* _WORK ORDER_:
Below are records. Copy every line with "loss" in it.

┄┄┄┄┄┄┄┄┄┄

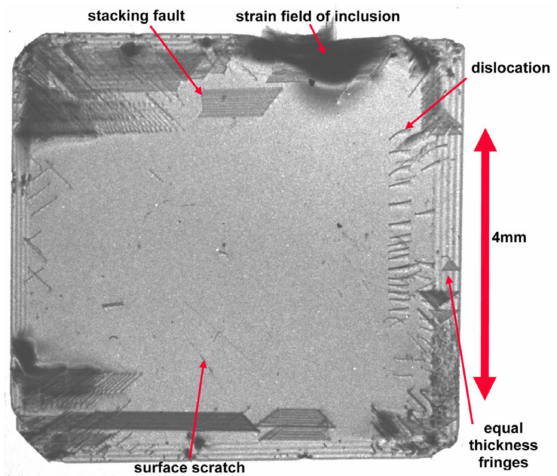
Figure 7. The white-beam topographic image of an HPHT grown type IIa single crystal (100) oriented plate from the paper of Burns et al. (ref. [41]). The centre portion of the crystal has almost no dislocations, and few dislocations are seen only on the side and stacking faults at the edges. The size of the plate is about 4 mm × 4 mm, and the FWHM of the rocking curve is approximately 1 arc sec. The image is taken from ref. [41]: Burns, R.C.; Chumakov, A.I.; Connel, S.H.; Dube, D.; Godfried,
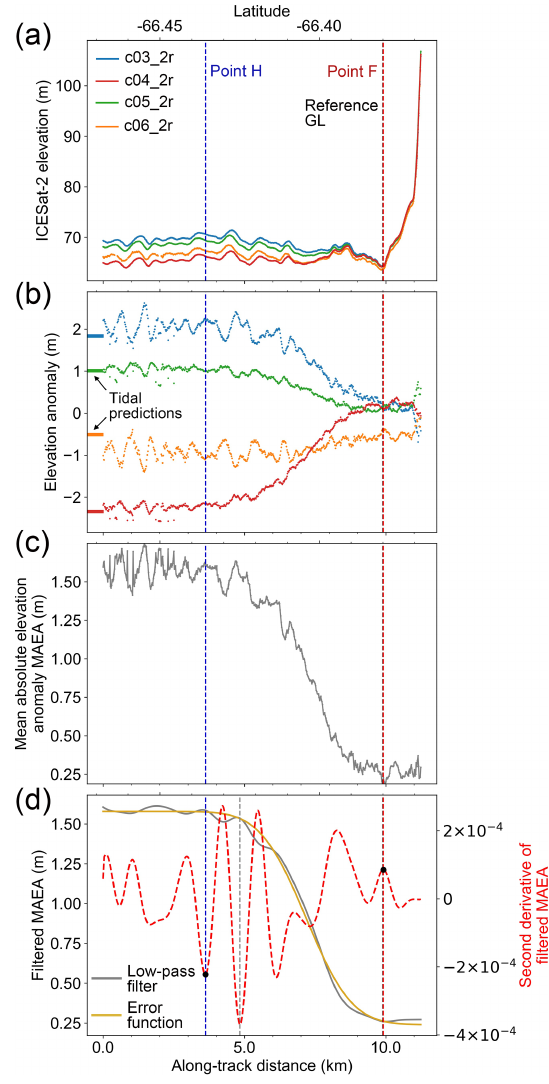
Figure 5. ICESat-2 repeat-track analysis for four right beams from repeat cycles 3–6 in beam pair 2 of track 1009. The location of track 1009 beam pair 2 is shown in Fig. 2. (a) ICESat-2 “re-tided” elevation profiles. c03_2r in the legend refers to the right beam of beam pair 2 in repeat cycle 3. (b) The elevation anomalies of each repeat track. Horizontal lines at the left are the zero mean tide height predictions from the CATS2008 tidal model (Padman et al., 2002) following Fricker and Padman (2006). (c) The mean absolute ele- vation anomaly (MAEA). (d) Low-pass-filtered MAEA is shown as a grey solid line, error function fitting of the MAEA is shown as a yellow solid line, the second derivate of low-pass-filtered MAEA is shown as a red dashed curve, the black dots are the locations of the inland limit of tidal flexure Point F (right) and inland limit of hydrostatic equilibrium Point H (left), and the vertical dashed grey line is the location of Point H when using the third derivate of the error function as the guide point. Locations of the Point F, Point H, and reference grounding line (GL) are marked as the vertical dashed red line, vertical dashed blue line, and vertical dashed black line in all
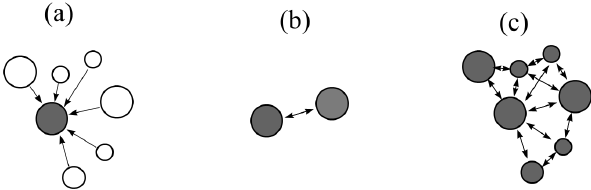
Figure 1. Schemes for (a) individual abrasion (Firey, 1974; Bloore, 1977), (b) binary abrasion (Domokos and Gibbons, 2018), and (c) collective abrasion. Volume loss only tracked for shaded parti- cles. Arrows represent (non-simultaneous) collision events between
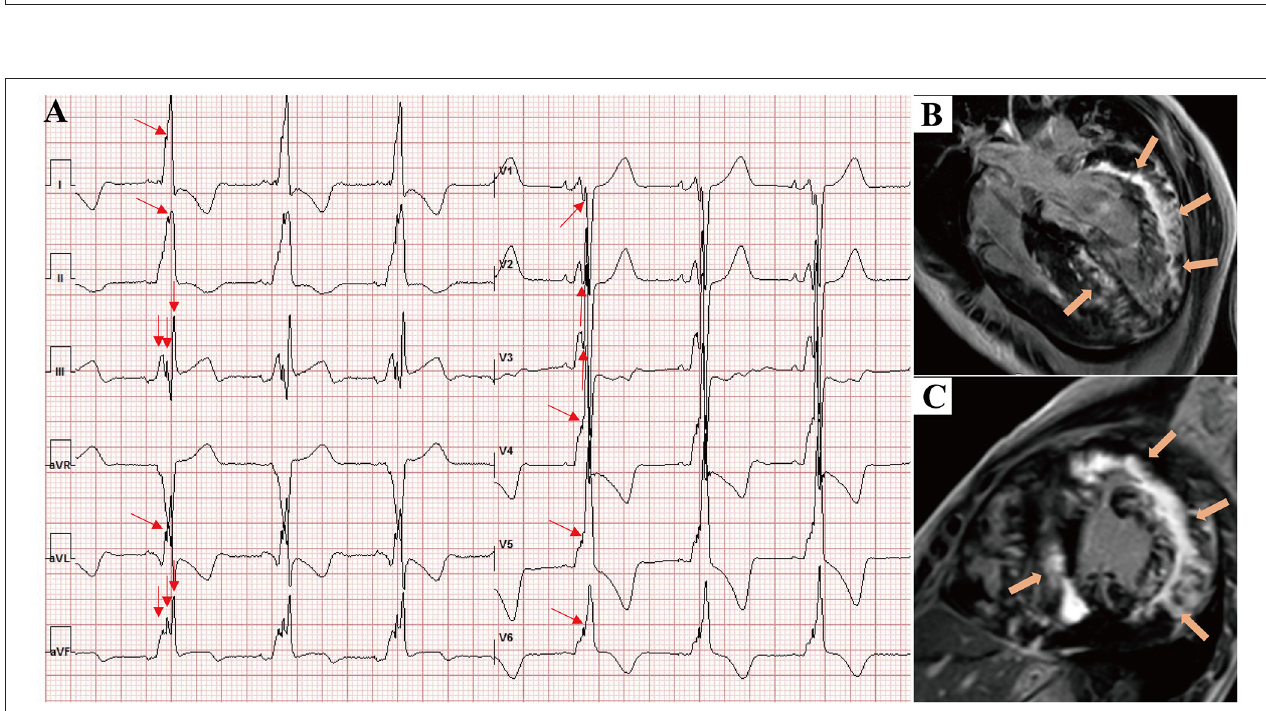
FIGURE 5 | A 17-year-old male presented with chest tightness, shortness of breath, and syncope and was genetically diagnosed with Danon disease (mutation site: c.35C > A). (A) f-QRS was found in 12 leads. Notched R/S patterns (single red arrows) were found in the I, II, aVL, and V1–V6 leads. The fragmented QRS pattern was found in III and aVF leads (double red arrows), and the total f-QRS score was 15. (B) Four-chamber view and (C) short-axis view of LGE images on CMR showed the extensive fibrosis/scarring in the lateral wall of LV and patchy fibrosis in the septum (orange arrows). Global LV LGE% was 36.7%. LGE, late gadolinium enhancement.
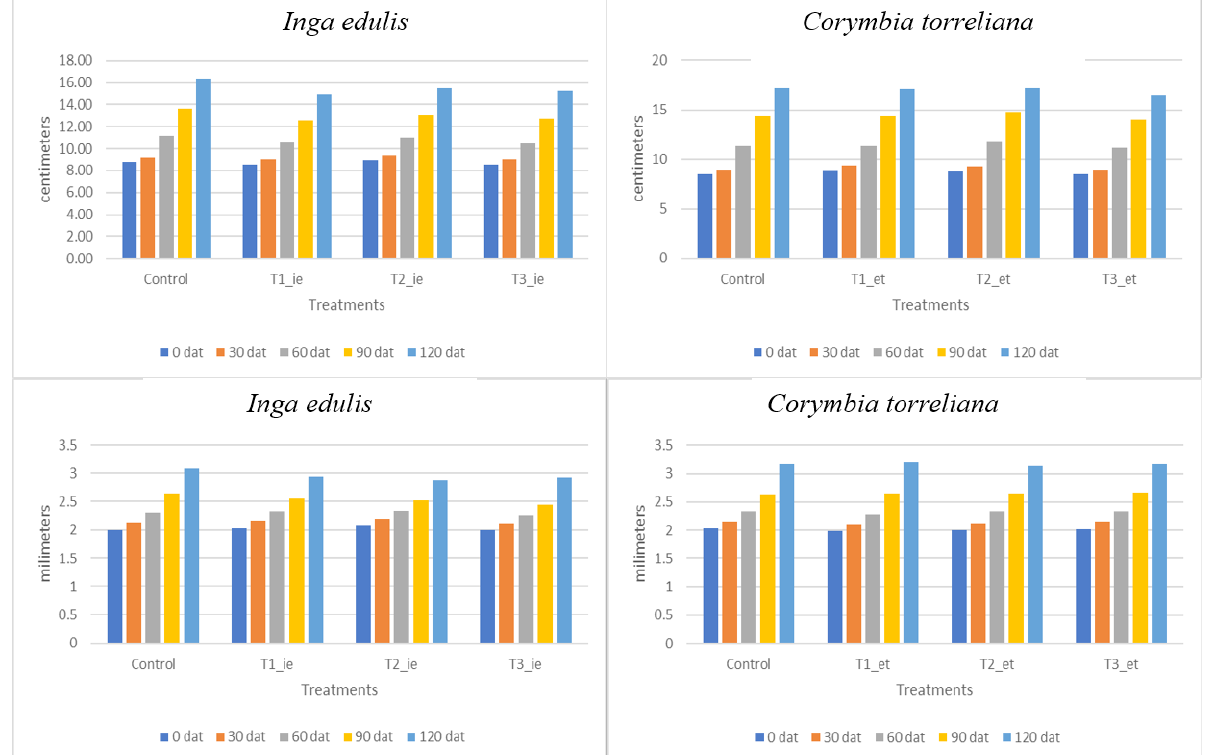
Figure 1. Heights (cm) and diameters (mm) of coffee (Coffea arabica ‘Caturra Roja’) plants treated with foliar extracts of guaba (Inga edulis) and cadaghi (Corymbia torrelliana) under nursery conditions in Chanchamayo, Peru. dat, days after transplant. See Table 2 for a description of the treatments.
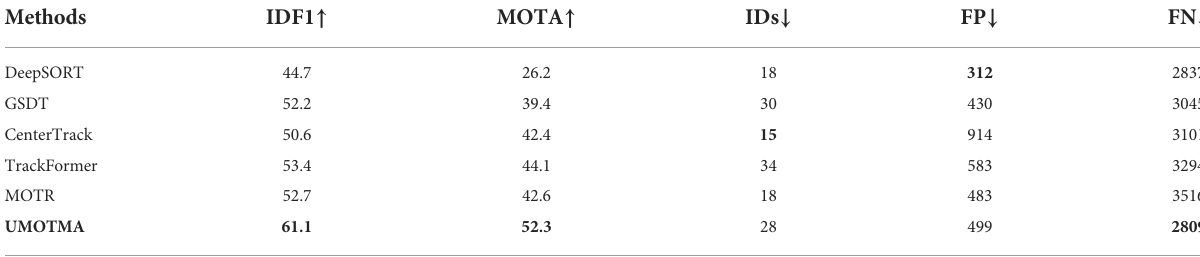
TABLE 1 Comparison of the methods on the UMOT test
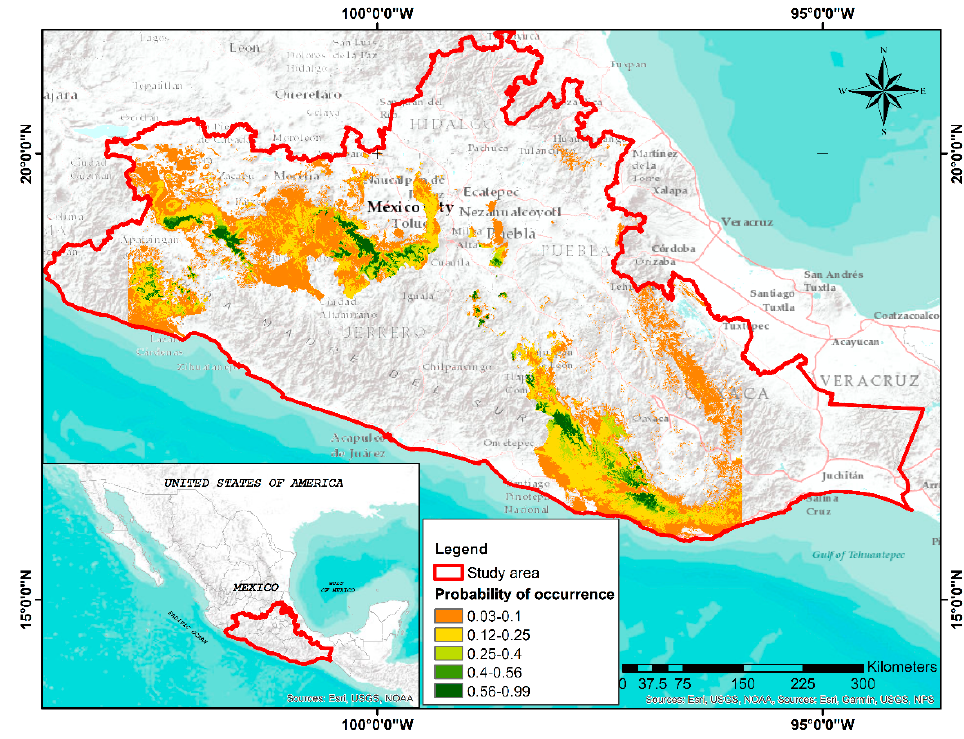
Figure 6. Potential spatial distribution of Pinus oocarpa using random forests.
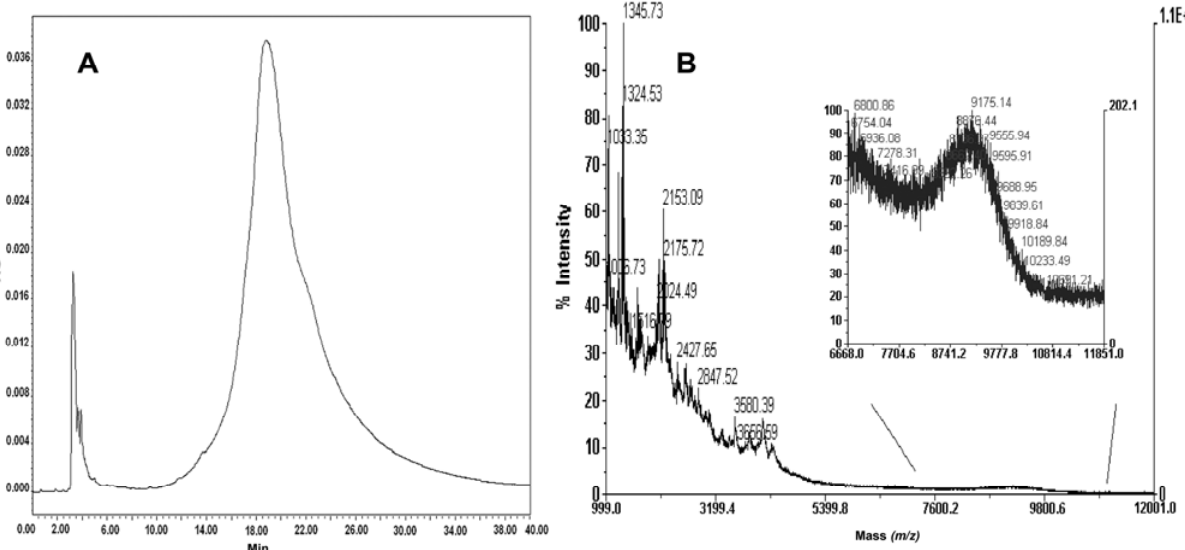
Figure 4. ( A ) RP-HPLC and ( B ) MALDI analysis of residue A PNA-PEG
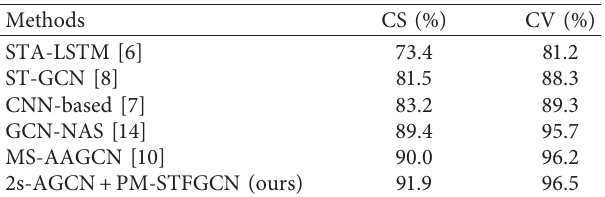
Table 3: Comparison of CS and CV benchmarks with state-of-the- art schemes.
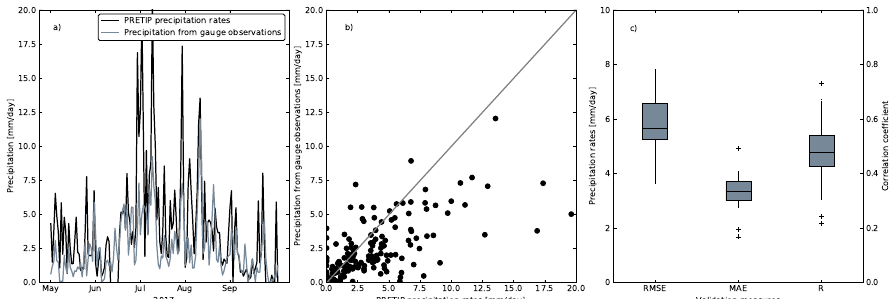
Figure 12. Temporal variation ( a ) and scatterplot ( b ) of daily precipitation from the Chinese rain gauge stations and the corresponding PRETIP precipitation pixels averaged for the complete study period. ( c ) shows the boxplots of the validation measures correlation coefficient R (right y -axis), MAE, and RMSE (both left y -axis) for the comparison of PRETIP in the 4 km resolution with the 28 Chinese rain gauge observations on the daily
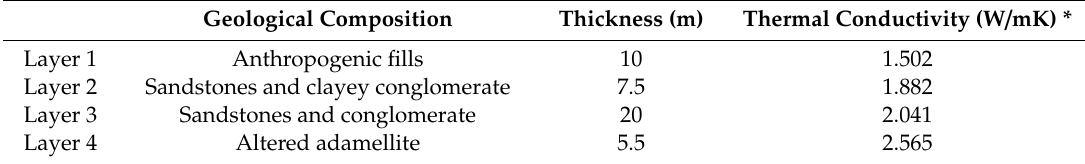
Table 2. Borehole column, geological layers, thicknesses and thermal conductivity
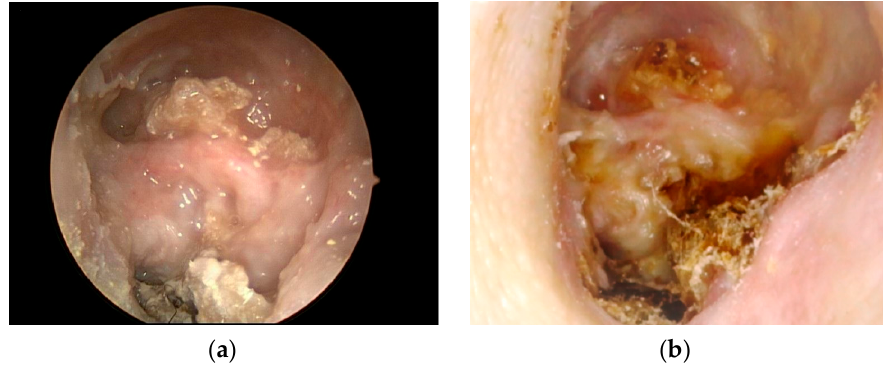
Figure 1. Left ear canal and mastoid cavity at initial presentation ( a ) and after six months, ( b ) with persistent, widely exposed necrotic bone on the floor of the external auditory meatus, facial ridge, and debris.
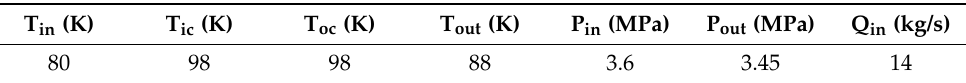
Table 6. Bearing motion boundary condition and power loss for one ball.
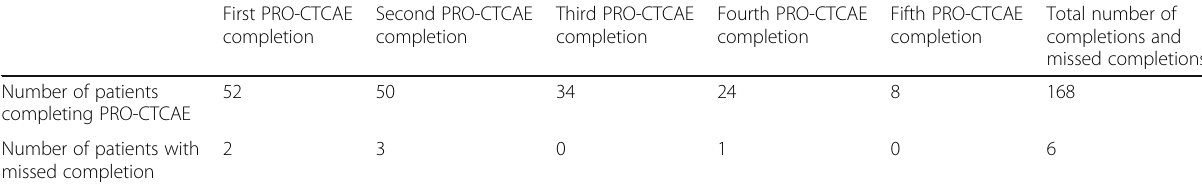
Table 2 Number of patients completing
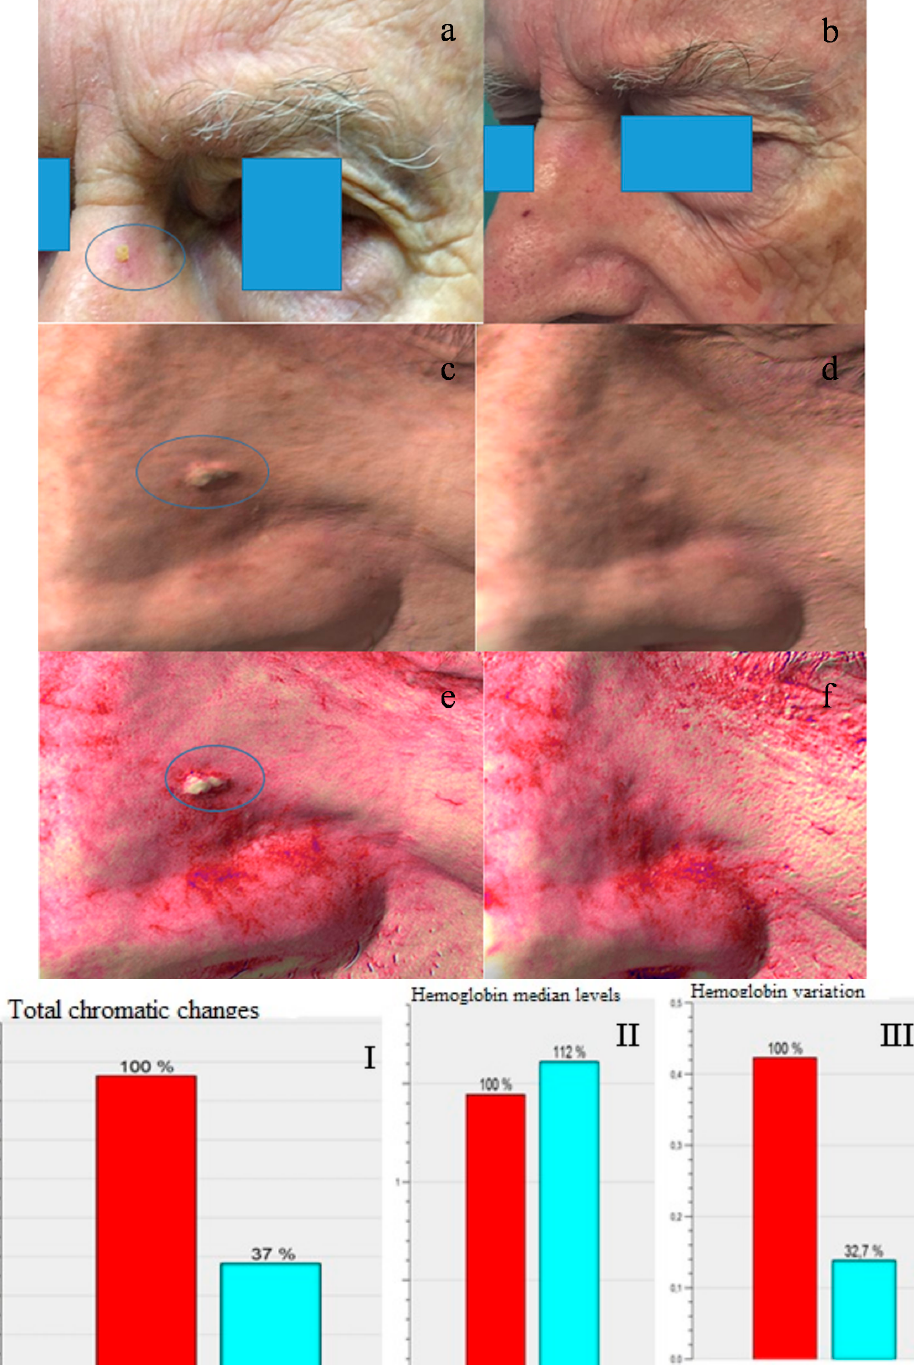
Figure 2. ( a ) Macroscopic picture of KINII AK on the later left side of the nose; ( b ) Complete healing after one MAL-DL-PDT treatment (follow-up after three months); ( c , d ) Antera three-dimensional pictures before and after one treatment; ( e , f ) Hemoglobin concentration reduction after one treatment; ( I ) The graphs show automated evaluation by Antera software of color and hemoglobin concentration before (red column) and after one treatment (blue column); ( II , III ) The graphs show the variation of median levels of hemoglobin before (red column) and after one treatment (blue column). Median level of hemoglobin means median levels of hemoglobin in the area of the lesion; hemoglobin variation means difference in hemoglobin levels before and after therapy.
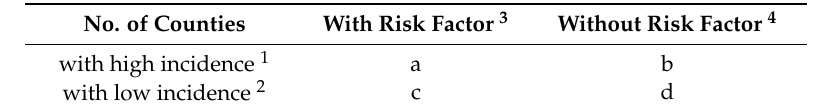
Table 1. Odds ratios calculation scheme.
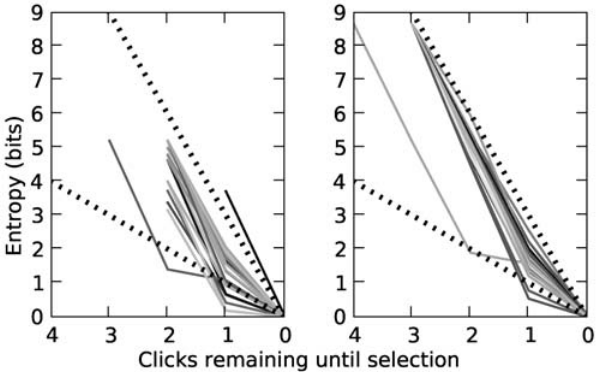
Figure 5. Entropy of the estimated probability distribution over clocks for two Nomon applications. Entropy is shown as a function of clicks remaining to selection. Each solid line represents a single selection process. Dotted lines decreasing to zero at respective rates of 1 (lower) and 3 (upper) bits per click are illustrated for reference. Left : 25 selections on the Nomon Keyboard: 30 clocks, non-trivial prior p c ð Þ , clock period 2 : 0 seconds, switch input from joystick button. Right : 25 selections on another Nomon application: 401 clocks, uniform prior p c ð Þ , clock period 2 : 0 seconds, switch input from space bar. Data was generated by the experienced user (TB).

┄┄┄┄┄┄┄┄┄┄

* _EXERCISE RESPONSE_:
Figure 1. Schemes for (a) individual abrasion (Firey, 1974; Bloore, 1977), (b) binary abrasion (Domokos and Gibbons, 2018), and (c) collective abrasion. Volume loss only tracked for shaded parti- cles. Arrows represent (non-simultaneous) collision events between
Table 6. Bearing motion boundary condition and power loss for one ball.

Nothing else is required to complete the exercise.